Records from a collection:
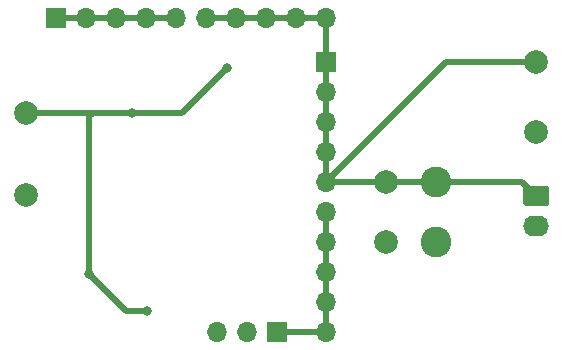
<source format=gbr>
G04 #@! TF.GenerationSoftware,KiCad,Pcbnew,(5.1.10-0-10_14)*
G04 #@! TF.CreationDate,2021-07-29T18:16:50+02:00*
G04 #@! TF.ProjectId,quasimodo,71756173-696d-46f6-946f-2e6b69636164,rev?*
G04 #@! TF.SameCoordinates,Original*
G04 #@! TF.FileFunction,Copper,L2,Bot*
G04 #@! TF.FilePolarity,Positive*
%FSLAX46Y46*%
G04 Gerber Fmt 4.6, Leading zero omitted, Abs format (unit mm)*
G04 Created by KiCad (PCBNEW (5.1.10-0-10_14)) date 2021-07-29 18:16:50*
%MOMM*%
%LPD*%
G01*
G04 APERTURE LIST*
G04 #@! TA.AperFunction,ComponentPad*
%ADD10C,2.600000*%
G04 #@! TD*
G04 #@! TA.AperFunction,ComponentPad*
%ADD11C,2.000000*%
G04 #@! TD*
G04 #@! TA.AperFunction,ComponentPad*
%ADD12O,2.190000X1.740000*%
G04 #@! TD*
G04 #@! TA.AperFunction,ComponentPad*
%ADD13O,1.700000X1.700000*%
G04 #@! TD*
G04 #@! TA.AperFunction,ComponentPad*
%ADD14R,1.700000X1.700000*%
G04 #@! TD*
G04 #@! TA.AperFunction,ViaPad*
%ADD15C,0.800000*%
G04 #@! TD*
G04 #@! TA.AperFunction,Conductor*
%ADD16C,0.500000*%
G04 #@! TD*
G04 APERTURE END LIST*
D10*
X153987500Y-108204000D03*
X153987500Y-103124000D03*
D11*
X149796500Y-108204000D03*
X149796500Y-103124000D03*
D12*
X162496500Y-106870500D03*
G04 #@! TA.AperFunction,ComponentPad*
G36*
G01*
X161651499Y-103460500D02*
X163341501Y-103460500D01*
G75*
G02*
X163591500Y-103710499I0J-249999D01*
G01*
X163591500Y-104950501D01*
G75*
G02*
X163341501Y-105200500I-249999J0D01*
G01*
X161651499Y-105200500D01*
G75*
G02*
X161401500Y-104950501I0J249999D01*
G01*
X161401500Y-103710499D01*
G75*
G02*
X161651499Y-103460500I249999J0D01*
G01*
G37*
G04 #@! TD.AperFunction*
D11*
X162496500Y-98933000D03*
X162496500Y-92964000D03*
D13*
X135445500Y-115824000D03*
X137985500Y-115824000D03*
D14*
X140525500Y-115824000D03*
D13*
X144716500Y-115824000D03*
X144716500Y-113284000D03*
X144716500Y-110744000D03*
X144716500Y-108204000D03*
X144716500Y-105664000D03*
X144716500Y-103124000D03*
X144716500Y-100584000D03*
X144716500Y-98044000D03*
X144716500Y-95504000D03*
D14*
X144716500Y-92964000D03*
D13*
X144653000Y-89281000D03*
X142113000Y-89281000D03*
X139573000Y-89281000D03*
X137033000Y-89281000D03*
X134493000Y-89281000D03*
X131953000Y-89281000D03*
X129413000Y-89281000D03*
X126873000Y-89281000D03*
X124333000Y-89281000D03*
D14*
X121793000Y-89281000D03*
D11*
X119253000Y-104267000D03*
X119253000Y-97345500D03*
D15*
X128270000Y-97345500D03*
X136271000Y-93535500D03*
X124650500Y-110934500D03*
X129540000Y-114046000D03*
D16*
X132461000Y-97345500D02*
X136271000Y-93535500D01*
X128270000Y-97345500D02*
X132461000Y-97345500D01*
X124968000Y-97409000D02*
X124904500Y-97345500D01*
X124904500Y-97345500D02*
X128270000Y-97345500D01*
X127762000Y-114046000D02*
X124650500Y-110934500D01*
X129540000Y-114046000D02*
X127762000Y-114046000D01*
X124650500Y-97536000D02*
X124460000Y-97345500D01*
X124650500Y-110934500D02*
X124650500Y-97536000D01*
X124460000Y-97345500D02*
X124904500Y-97345500D01*
X119253000Y-97345500D02*
X124460000Y-97345500D01*
X144716500Y-103124000D02*
X149796500Y-103124000D01*
X149796500Y-103124000D02*
X153987500Y-103124000D01*
X161290000Y-103124000D02*
X162496500Y-104330500D01*
X153987500Y-103124000D02*
X161290000Y-103124000D01*
X154876500Y-92964000D02*
X144716500Y-103124000D01*
X162496500Y-92964000D02*
X154876500Y-92964000D01*
X144716500Y-103124000D02*
X144716500Y-100584000D01*
X144716500Y-100584000D02*
X144716500Y-98044000D01*
X144716500Y-98044000D02*
X144716500Y-95504000D01*
X144716500Y-95504000D02*
X144716500Y-92964000D01*
X144716500Y-89344500D02*
X144653000Y-89281000D01*
X144716500Y-92964000D02*
X144716500Y-89344500D01*
X144653000Y-89281000D02*
X142113000Y-89281000D01*
X142113000Y-89281000D02*
X139573000Y-89281000D01*
X139573000Y-89281000D02*
X137033000Y-89281000D01*
X137033000Y-89281000D02*
X134493000Y-89281000D01*
X131953000Y-89281000D02*
X129413000Y-89281000D01*
X129413000Y-89281000D02*
X126873000Y-89281000D01*
X126873000Y-89281000D02*
X124333000Y-89281000D01*
X124333000Y-89281000D02*
X121793000Y-89281000D01*
X140525500Y-115824000D02*
X144716500Y-115824000D01*
X144716500Y-115824000D02*
X144716500Y-113284000D01*
X144716500Y-113284000D02*
X144716500Y-110744000D01*
X144716500Y-110744000D02*
X144716500Y-108204000D01*
X144716500Y-108204000D02*
X144716500Y-105664000D01*
M02*

</source>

**DESCRIPTION OF THE TASK**
Only the lines from the one with "X144716500Y-92964000D02*" through the final line above belong in the answer, each reproduced word for word.

**SOLUTION**
X144716500Y-92964000D02*
X144716500Y-89344500D01*
X144653000Y-89281000D02*
X142113000Y-89281000D01*
X142113000Y-89281000D02*
X139573000Y-89281000D01*
X139573000Y-89281000D02*
X137033000Y-89281000D01*
X137033000Y-89281000D02*
X134493000Y-89281000D01*
X131953000Y-89281000D02*
X129413000Y-89281000D01*
X129413000Y-89281000D02*
X126873000Y-89281000D01*
X126873000Y-89281000D02*
X124333000Y-89281000D01*
X124333000Y-89281000D02*
X121793000Y-89281000D01*
X140525500Y-115824000D02*
X144716500Y-115824000D01*
X144716500Y-115824000D02*
X144716500Y-113284000D01*
X144716500Y-113284000D02*
X144716500Y-110744000D01*
X144716500Y-110744000D02*
X144716500Y-108204000D01*
X144716500Y-108204000D02*
X144716500Y-105664000D01*
M02*

</source>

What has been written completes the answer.